Дайчи лишь устало выдохнул, натянул гриффиндорский шарф на нос и засунул руки в карманы своей мантии. Они шли к Черному озеру.

— Я тебе говорю, лёд правда искрится! — уверял Сугавара, подходя к самой кромке замершей водной глади.

— Так оно ж волшебное! — Дайчи стоял поодаль от него. К воде его не тянуло, да и вообще он поскорее хотел свалить отсюда. Сейчас бы в гриффиндорскую гостиную, думал он, подрагивая от холода, поближе к камину, устроиться на диванчике или на ковре, лишь бы поближе к такому необходимому теплу.

— Да ни в этом дело! — Сугавара наклонился, напряженно вглядываясь в лед. Выглядел он довольно странно, даже немного комично — старшекурсник-слизеринец с детским любопытством в глазах и с серьёзным выражением физиономии стоял, согнувшись, и пялился в ничем не примечательный лед. — Дайчи, смотри! — Коуши замахал рукой, призывая Савамуру к себе, а потом тукнул пальцем перед собой. — Смотри-смотри!

Дайчи в мгновение пересёк отделяющее его от Сугавары расстояние и остановился рядом с ним, глядя туда, куда он указывал тонким аккуратным пальцем.

— Ну и? — спросил Савамура, не видя ничего, что можно было бы считать необычным.

— Вот-вот, сюда смотри, — Коуши по-детски затараторил, повторно тыкнул пальцем в то же место и закусил нижнюю губу.

— Ну-у? — протянул Дайчи, вынуждая Сугавару закусывать губу сильнее.

— Мордер! — Коуши разогнулся. — Ты вроде чистокровный, а всё равно дурак какой-то!

— Если я не вижу того, что видишь ты, то это не определяет меня как дурака! — Савамура подобно Сугаваре выпрямился, грозно сложил руки на груди и нахмурился.

— Не-е-е-т, Дайчи, ты самый что ни на есть дурак! — Коуши показал ему язык и так же, как и он, сложил руки на груди.

Они «играли в гляделки», метали глазами друг в друга молнии, скалились, иногда как малые дети показывали языки, периодически перебрасываясь «- дурак! — сам ты дурак!». Ну что за абсурдная ситуация, думали они, но никто из них не хотел сдаваться. Гриффиндорская упертость и слизеринское чувство собственного достоинства столкнули в ожесточенной битве за право называться победителем в этой уморительно-комедийной дуэли.

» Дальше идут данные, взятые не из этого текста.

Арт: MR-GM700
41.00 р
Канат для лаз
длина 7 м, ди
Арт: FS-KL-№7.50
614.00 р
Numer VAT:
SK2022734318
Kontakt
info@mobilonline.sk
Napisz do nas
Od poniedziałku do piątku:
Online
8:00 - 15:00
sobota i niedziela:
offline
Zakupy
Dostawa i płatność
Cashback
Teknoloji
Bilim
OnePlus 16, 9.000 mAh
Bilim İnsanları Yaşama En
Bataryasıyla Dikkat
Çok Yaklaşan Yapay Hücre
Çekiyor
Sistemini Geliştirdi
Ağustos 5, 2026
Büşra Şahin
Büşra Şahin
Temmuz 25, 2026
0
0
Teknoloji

Так было могло продолжаться вечно, но, к счастью или сожалению, за холмом зазвучали звонкие детские голоса, а потом на вершину высыпалась целая толпа ребятишек-младшекурсников и парочка мальчишек со старших курсов, у которых, по-видимому, в одной конкретной точке детство заиграло.

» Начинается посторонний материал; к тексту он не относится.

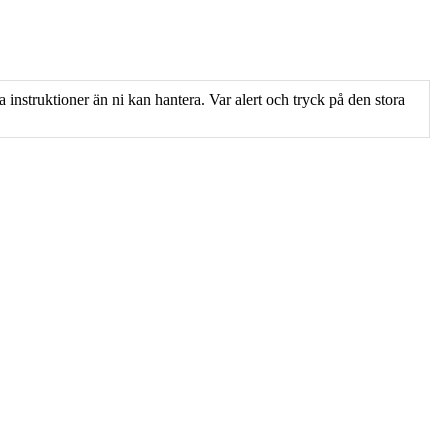
a instruktioner än ni kan hantera. Var alert och tryck på den stora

— Пошли-ка обратно, — одернул залипшего на детей Сугавару Савамура. — А то подумают, что мы с тобой два старшака-идиота, стоим тут, мёрзнем.

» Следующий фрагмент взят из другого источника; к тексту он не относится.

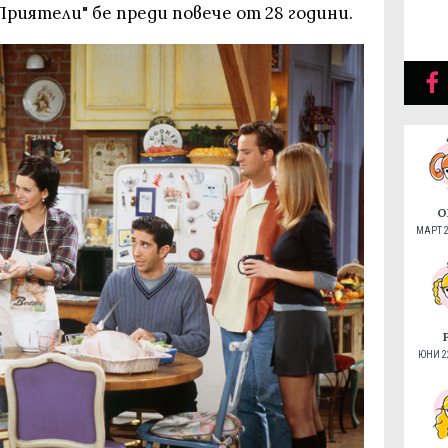
Приятели" бе преди повече от 28 години.
О
МАРТ 2
ЮНИ 22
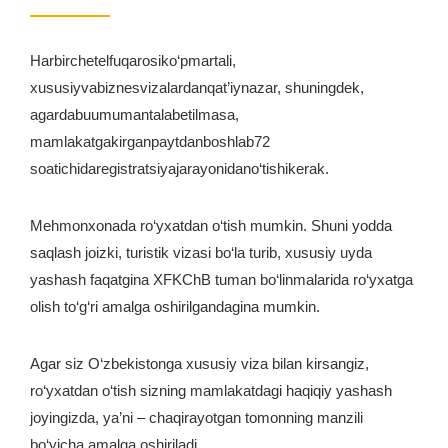
Harbirchetelfuqarosiko‘pmartali,
xususiyvabiznesvizalardanqat’iynazar, shuningdek,
agardabuumumantalabetilmasa,
mamlakatgakirganpaytdanboshlab72
soatichidaregistratsiyajarayonidano‘tishikerak.
Mehmonxonada ro‘yxatdan o‘tish mumkin. Shuni yodda
saqlash joizki, turistik vizasi bo‘la turib, xususiy uyda
yashash faqatgina XFKChB tuman bo‘linmalarida ro‘yxatga
olish to‘g‘ri amalga oshirilgandagina mumkin.
Agar siz O‘zbekistonga xususiy viza bilan kirsangiz,
ro‘yxatdan o‘tish sizning mamlakatdagi haqiqiy yashash
joyingizda, ya’ni – chaqirayotgan tomonning manzili
bo‘yicha amalga oshiriladi.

Сугавара кивнул, и они поспешили убраться от озера ближе к замку.

— Это было весело, — звонко хохотал Коуши, заложив руки за спину и пиная слипшиеся комочки снега носками своих ботинок.

— Да уж, — Дайчи шел рядом с ним, чуть согнувшись. — Из-за тебя я, кажется, себе что-то отморозил.

Сугавара рассмеялся сильнее.

— Стой, — Савамура резко замер, хватая друга за руку и тормозя его. Коуши остановился, не понимая, и поднял на него глаза, а потом повернул голову туда, куда Дайчи смотрел во все глаза. Это была «она», его возлюбленная с Хаффлпафа. Она была не одна, с подругой. Они стояли в нескольких десятках метров от них, около ступенек в школу, и о чем-то весело болтали. Коуши вернул взгляд другу и, мягко улыбнувшись, толкнул его:

— Иди, пригласи её. — Дайчи глянул на него. Глаза его стали как два фарфоровых блюдца из любимого серванта его бабушки. — Ну же, иди, — Сугавара снова толкнул его. — Когда у тебя ещё представится такая возможность? Тем более сейчас она только с одной подругой, а обычно с тремя или четырьмя. Иди, Дайчи! Или я тебя сам поведу.

У Савамура сжались кулаки, он шумно выдохнул, прикрыв глаза, а потом посмотрел на друга, и Коуши понял, что он готов, он решился. Сугавара улыбнулся ему, хоть сердце у самого болезненно сжалось, а легкие неприятно сдавило, в носу защипало, к глазам подступили невидимые слёзы — какое неприятное чувство.

— Удачи! — бросил он, и, когда Дайчи кивнул в ответ, натянул шарф чуть ли не до самых глаз, закутался в мантию и засеменил по дорожке в противоположную сторону, думая лишь о том, что жизнь не справедлива по отношению к нему.